Start of Dataset

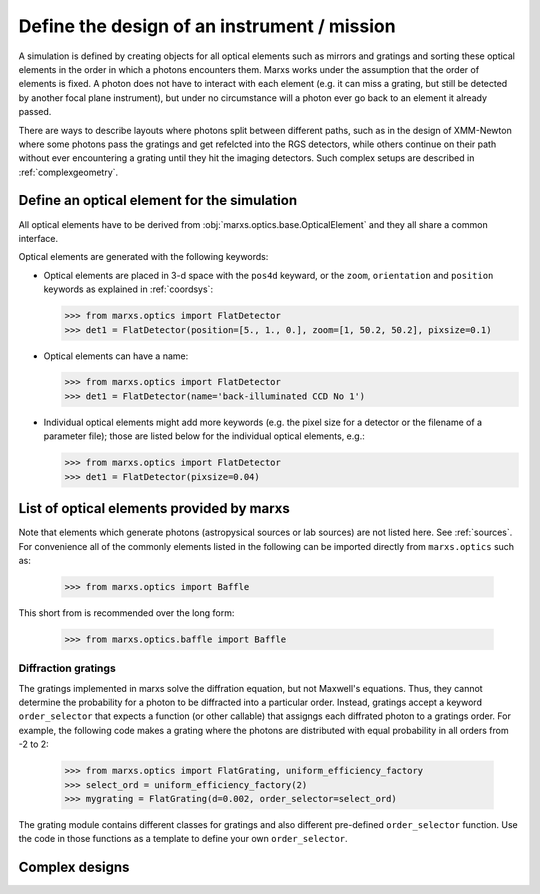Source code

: .. module:: marxs.optics


Define the design of an instrument / mission
============================================

A simulation is defined by creating objects for all optical elements such as mirrors and gratings and
sorting these optical elements in the order in which a photons encounters them. Marxs works under the
assumption that the order of elements is fixed. A photon does not have to interact with each element
(e.g. it can miss a grating, but still be detected by another focal plane instrument), but under no circumstance will a photon ever go back
to an element it already passed.

There are ways to describe layouts where photons split between different paths, such as in the
design of XMM-Newton where some photons pass the gratings and get refelcted into the RGS detectors,
while others continue on their path without ever encountering a grating until they hit the imaging
detectors. Such complex setups are described in :ref:`complexgeometry`.


Define an optical element for the simulation
--------------------------------------------
All optical elements have to be derived from :obj:`marxs.optics.base.OpticalElement` and they all share a common interface. 

Optical elements are generated with the following keywords:

- Optical elements are placed in 3-d space with the ``pos4d`` keyward, or the ``zoom``, ``orientation`` and ``position`` keywords as explained in :ref:`coordsys`:

  >>> from marxs.optics import FlatDetector
  >>> det1 = FlatDetector(position=[5., 1., 0.], zoom=[1, 50.2, 50.2], pixsize=0.1)  
  
- Optical elements can have a name:

  >>> from marxs.optics import FlatDetector
  >>> det1 = FlatDetector(name='back-illuminated CCD No 1')

- Individual optical elements might add more keywords (e.g. the pixel size for a detector or the filename of a parameter file); those are listed below for the individual optical elements, e.g.:

  >>> from marxs.optics import FlatDetector
  >>> det1 = FlatDetector(pixsize=0.04)



List of optical elements provided by marxs
------------------------------------------
Note that elements which generate photons (astropysical sources or lab sources) are not listed here. See :ref:`sources`.
For convenience all of the commonly elements listed in the following can be imported directly from ``marxs.optics`` such as:

    >>> from marxs.optics import Baffle

This short from is recommended over the long form:

    >>> from marxs.optics.baffle import Baffle

.. autosummary::
   :toctree: API

   aperture.RectangleAperture
   baffle.Baffle
   mirror.ThinLens
   marx.MarxMirror
   detector.FlatDetector


Diffraction gratings
^^^^^^^^^^^^^^^^^^^^
The gratings implemented in marxs solve the diffration equation, but not Maxwell's equations. Thus, they cannot determine the probability for a photon to be diffracted into a particular order. Instead, gratings accept a keyword ``order_selector`` that expects a function (or other callable) that assigngs each diffrated photon to a gratings order. For example, the following code makes a grating where the photons are distributed with equal probability in all orders from -2 to 2:

   >>> from marxs.optics import FlatGrating, uniform_efficiency_factory
   >>> select_ord = uniform_efficiency_factory(2)
   >>> mygrating = FlatGrating(d=0.002, order_selector=select_ord)

The grating module contains different classes for gratings and also different pre-defined ``order_selector`` function. Use the code in those functions as a template to define your own ``order_selector``.
   
.. autosummary::
   :toctree: API

   grating.FlatGrating
   grating.CATGrating
   grating.constant_order_factory
   grating.uniform_efficiency_factory
   grating.EfficiencyFile
	       






.. _complexgeometry:

Complex designs
---------------

.. todo::

   Write about complex designs with parallel path.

End of Dataset

> [Exercise aim]: What you give back must be the stretch above, starting at the line with "For convenience all" and ending at the line with "This short from", copied exactly.

> [Result of the task]:
For convenience all of the commonly elements listed in the following can be imported directly from ``marxs.optics`` such as:

    >>> from marxs.optics import Baffle

This short from is recommended over the long form:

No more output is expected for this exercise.